Damien has a master's degree in physics and has taught physics lab to college students.

Find out what exactly it is that makes a force nonconservative. Then look at some of the most common types of nonconservative forces and how they affect the world around us.

What Is a Nonconservative Force?

As a child, you probably spent some time on playgrounds. Every once in a while, you would run across a slide that you just couldn't slide down. Instead of having a quick ride down it, you would have to slowly scoot your way to the bottom. What was stopping you from sliding down is a force called friction. This force is an example of a type of force we call a nonconservative force.

In a nonconservative force, the energy within a system is not maintained, but is instead dissipated out of the system. For this reason, these forces are also known as dissipative forces. One common way this energy is dissipated is through heat, and friction is a good example of this. You can experience this yourself by simply taking your hands and rubbing them together. The heat you will start to feel is the energy being given off by the friction between your two hands.

Path Dependence

One way we can tell that a force is nonconservative is to see if it is path dependent. Unlike with conservative forces, the work done by a nonconservative force on an object depends on the route the object travels. To understand this, let's imagine you're pushing a box across a floor from one side of the floor to the other at a constant speed. Would you rather push the box in a straight line or in a zig-zag pattern? Most people will choose to push the box in a straight line. They know instinctively that this will take less work than the zig-zag pattern, but why is that? That's because to keep the box moving at a constant speed, you are fighting against friction. The box that travels the longer path has to fight against more friction. Since more friction acts on the box on the zig-zag path than the straight path, this means that friction is a path-dependent force.

Frictional Forces

We've talked a lot about friction so far in this lesson, and that's because it's the most common nonconservative force. However, friction is not a one-size-fits-all force. There are different types of friction for varying circumstances. In fact, in our example, the box being pushed along the floor is experiencing several different kinds of friction at once.

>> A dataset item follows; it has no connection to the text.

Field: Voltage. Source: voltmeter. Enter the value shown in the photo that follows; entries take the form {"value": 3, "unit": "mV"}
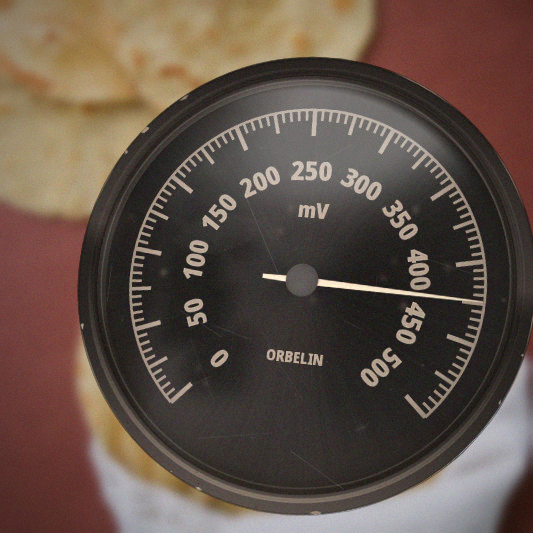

The first type of friction our box encounters is static friction. This is the frictional force that opposes putting an object into motion. For our box, static friction is acting between it and the floor before it starts being pushed along. In other words, you have to overcome static friction to get the box moving.

Once the box has started moving, the type of friction switches over to kinetic friction. Kinetic friction is the frictional force that attempts to slow an object that is already in motion. Most often, this force acts in the direction opposite to the object's movement. This force started acting to slow the box once it got moving, and the person pushing it must constantly overcome it to keep the box from stopping.